Rice Researchers Create Hydrogel Strings Using Compound Found in Mussels

Chemists at Rice University have taken inspiration from the mussel to put the muscle into their new macroscale scaffold fibers.

Rice Chemists used the adhesive ability of a compound found in mussels and shear force to help a nanoscale, multidomain peptide, seen at top, self-assemble into a fiber bundle that can be picked up with a tweezer. The researchers said the fiber may aid in the manipulation of cell cultures, among other applications. Courtesy of the Hartgerink Research Group

The Rice lab of Chemist Jeffrey Hartgerink has discovered how to create biocompatible nanofibers from synthetic peptides. In a new study, the lab is employing an amino acid found in the sticky feet of mussels to make those fibers line up into robust hydrogel strings.

Hartgerink and Rice Graduate Student I-Che Li announced their room-temperature technique this month in an open-access paper in the Journal of the American Chemical Society.

Using tweezers the hydrogel strings can be picked up and moved. Li said he hopes they will help labs have optimal control over the growth of cell cultures.

Usually when cells grow on a surface, they spread randomly. There are a lot of biomaterials we want to grow in a specific direction. With the hydrogel scaffold aligned, we can expect cells to grow the way we want them to. One example would be neuron cells, which we want to grow head-to-tail to aid nerve regeneration. Basically, this could allow us to direct cell growth from here to there. That’s why this material is so exciting.

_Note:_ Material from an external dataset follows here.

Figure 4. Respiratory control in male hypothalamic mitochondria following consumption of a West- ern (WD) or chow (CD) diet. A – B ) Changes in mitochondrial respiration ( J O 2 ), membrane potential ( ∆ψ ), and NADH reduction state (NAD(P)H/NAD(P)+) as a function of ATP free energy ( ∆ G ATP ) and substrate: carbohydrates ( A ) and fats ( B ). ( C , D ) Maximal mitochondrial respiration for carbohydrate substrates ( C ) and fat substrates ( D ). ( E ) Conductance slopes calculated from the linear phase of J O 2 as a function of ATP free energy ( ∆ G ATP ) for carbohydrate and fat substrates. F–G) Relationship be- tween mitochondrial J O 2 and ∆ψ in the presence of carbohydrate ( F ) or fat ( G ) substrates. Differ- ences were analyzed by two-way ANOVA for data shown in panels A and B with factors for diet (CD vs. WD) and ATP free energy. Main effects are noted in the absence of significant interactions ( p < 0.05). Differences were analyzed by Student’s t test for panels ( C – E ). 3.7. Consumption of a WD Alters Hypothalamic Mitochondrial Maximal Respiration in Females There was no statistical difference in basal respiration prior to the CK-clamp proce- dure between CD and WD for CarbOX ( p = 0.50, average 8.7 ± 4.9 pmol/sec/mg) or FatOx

I-Che Li, Rice Graduate Student

In earlier research, Hartgerink’s lab had created synthetic hydrogels that could be injected into the body to act as scaffolds for tissue growth. The hydrogels consisted of hydrophobic peptides that self-assembled into fibers about 6 nm wide and up to several microns long. However, since the fibers did not interact with one other, they mostly appeared in microscope images as a twisted mass.

Experiments revealed the fibers could be coaxed into alignment with the application of shear forces, similar to the way playing cards are aligned while shuffling by pushing on both the top and bottom of the deck.

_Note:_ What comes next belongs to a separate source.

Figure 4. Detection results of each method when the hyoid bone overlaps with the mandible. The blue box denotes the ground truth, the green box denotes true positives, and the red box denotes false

Hartgerink and Li planned to try pushing the fibers via a needle to force them into alignment, a process that would be simpler if the material was water soluble. Therefore they added a string of amino acids known as DOPA to the sides of the fibers to allow them to stay water-soluble in the syringe, Li said.

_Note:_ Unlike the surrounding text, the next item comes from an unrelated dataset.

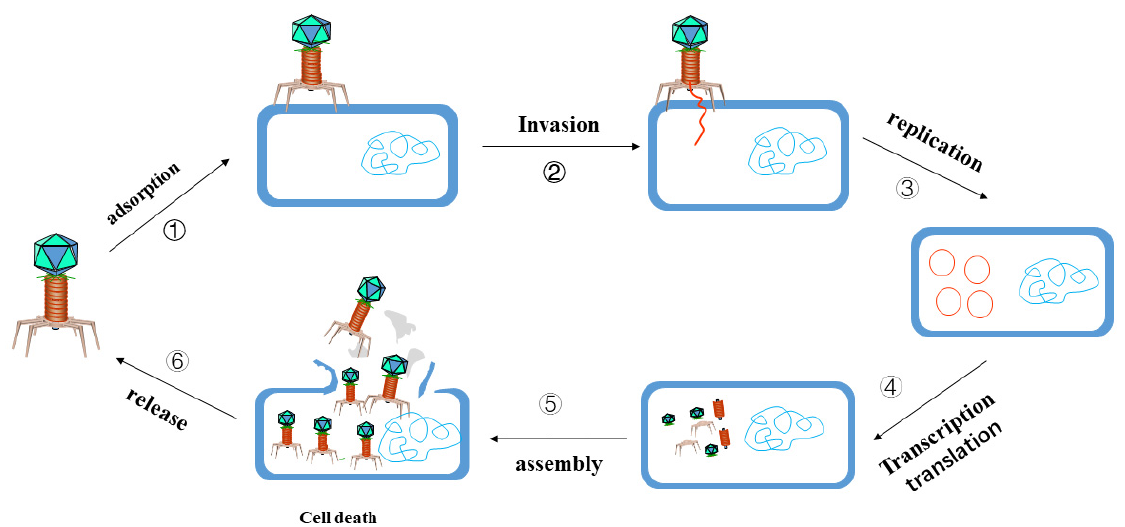
Figure 2. The phage infection process refers to the following six steps [108] : (1) adsorption: the process of specific binding between protein attached by phage and host surface receptor protein. Dif- ferent phages match different cell receptors, which exist on the cell wall, capsule, flagella or sexual pili. (2) Invasion: when finding the host, bacteriophage will pierce the surface of the bacteria using its tail filament, and then inject its genetic information into the bacteria through the tail, with the capsid left outside the cell [109] ; (3) Synthesis of bacteriophage macromolecules: The nucleic acid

DOPA — short for 3,4-dihydroxyphenylalanine — is the compound that allows mussels to stick to virtually anything. Hartgerink and Li discovered that the combination of DOPA and shear stress from passing via the needle stimulated the fibers to form visible, rope-like bundles.

They also found that DOPA boosted chemical cross-linking reactions that helped the bundles keep their shape.

DOPA is really sensitive to oxidizing agents. Even exposing DOPA to air oxidizes it, and that aids in cross-linking the fibers.

I-Che Li, Rice Graduate Student

As an extra advantage, the aligned fibers also proved to have a curious and valuable optical property called “uniform birefringence,” or double-refraction. Li said this could allow Researchers to use polarized light to observe precisely where the aligned fibers are, even if they are covered by cells.

“This will be an important technique for us to make sure of the long-range order of fiber alignment when we are testing directed cell growth,” he said.

The researchers believe the aligned fibers can be employed in macroscale medical applications but with nanoscale control over the structures.

Self-assembly is basically the ability of a molecule to make ordered structure from chaos, and what I-Che has done is push this organization to a new level with his aligned strings. With this material, we are excited to see if we can impose this organization onto the growth of cells that interact with it.

Jeffrey Hartgerink, a Professor of Chemistry and Bioengineering

The research was supported by Robert A. Welch Foundation and the National Institutes of Health.